**Task objective:** After reading each line of the entries, give the number of lines that contain "with" and nothing else.
Segment Start: Records shown
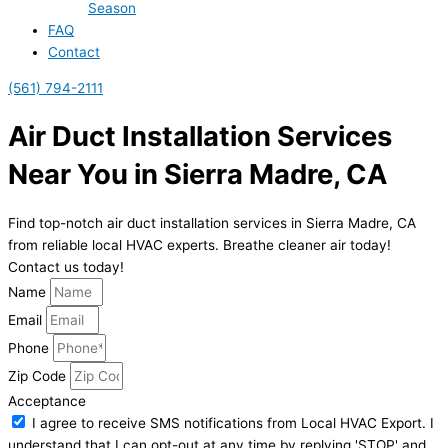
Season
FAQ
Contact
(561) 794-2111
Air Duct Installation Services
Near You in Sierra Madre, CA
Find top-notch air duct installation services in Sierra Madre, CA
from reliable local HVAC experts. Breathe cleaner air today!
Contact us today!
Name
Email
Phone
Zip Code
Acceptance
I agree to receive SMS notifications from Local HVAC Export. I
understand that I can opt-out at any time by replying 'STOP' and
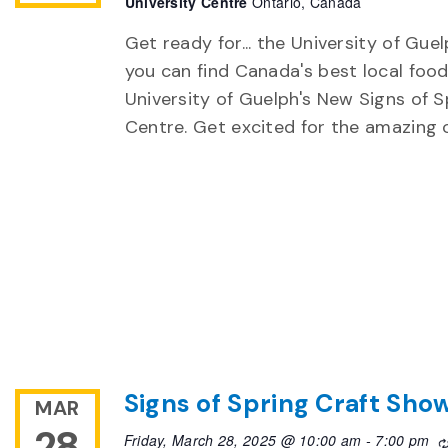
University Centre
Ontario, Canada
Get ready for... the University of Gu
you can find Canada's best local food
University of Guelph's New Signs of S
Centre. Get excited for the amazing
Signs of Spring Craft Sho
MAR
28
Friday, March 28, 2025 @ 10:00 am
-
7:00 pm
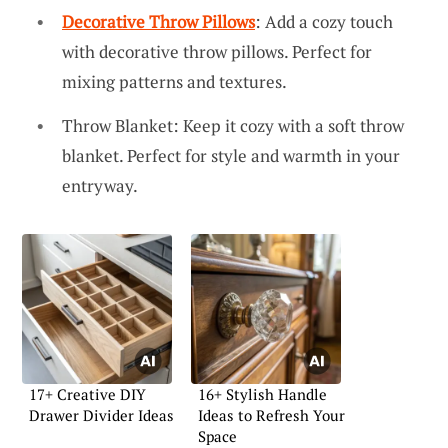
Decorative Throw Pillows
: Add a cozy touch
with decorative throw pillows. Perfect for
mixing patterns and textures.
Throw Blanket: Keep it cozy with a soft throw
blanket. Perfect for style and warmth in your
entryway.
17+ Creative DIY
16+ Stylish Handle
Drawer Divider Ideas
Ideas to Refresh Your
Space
Segment End: Records shown
Segment Start: Records shown
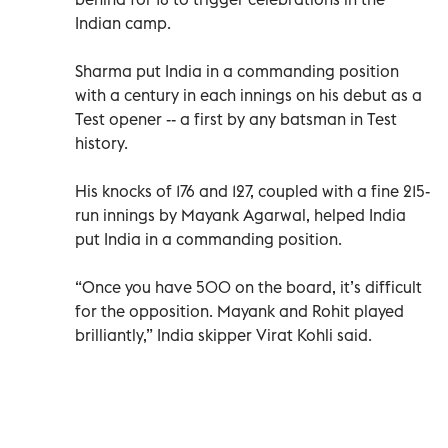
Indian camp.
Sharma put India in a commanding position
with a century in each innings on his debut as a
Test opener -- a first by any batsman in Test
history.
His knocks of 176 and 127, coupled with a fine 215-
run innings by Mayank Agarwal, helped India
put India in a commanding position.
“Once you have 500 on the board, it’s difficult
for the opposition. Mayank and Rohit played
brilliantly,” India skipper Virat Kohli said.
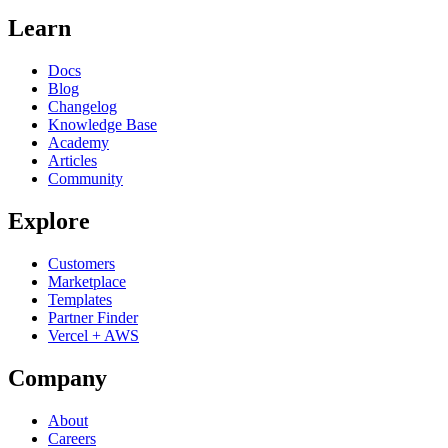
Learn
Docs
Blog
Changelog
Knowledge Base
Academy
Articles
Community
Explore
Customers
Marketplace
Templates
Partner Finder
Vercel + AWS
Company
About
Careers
Segment End: Records shown
Segment Start: Records shown
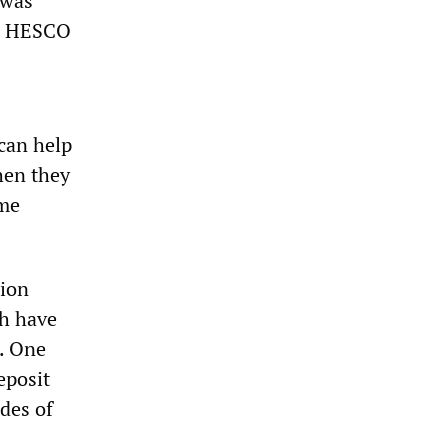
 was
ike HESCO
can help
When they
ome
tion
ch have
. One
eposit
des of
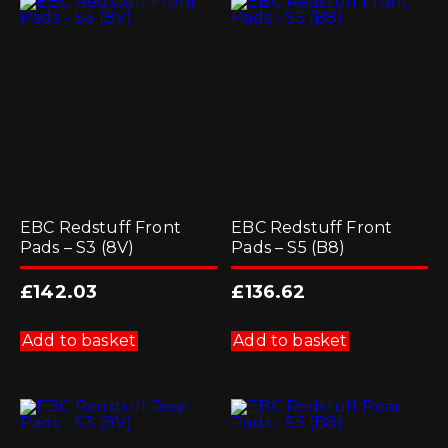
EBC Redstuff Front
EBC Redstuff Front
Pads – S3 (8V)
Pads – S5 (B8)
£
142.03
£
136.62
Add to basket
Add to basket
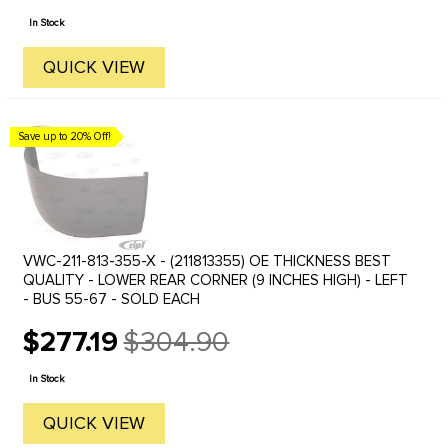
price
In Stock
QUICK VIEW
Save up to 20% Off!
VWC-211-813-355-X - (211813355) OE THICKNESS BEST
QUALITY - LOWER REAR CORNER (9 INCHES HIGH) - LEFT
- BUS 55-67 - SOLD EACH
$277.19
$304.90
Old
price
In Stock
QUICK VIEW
Segment End: Records shown
**Finished task:** 4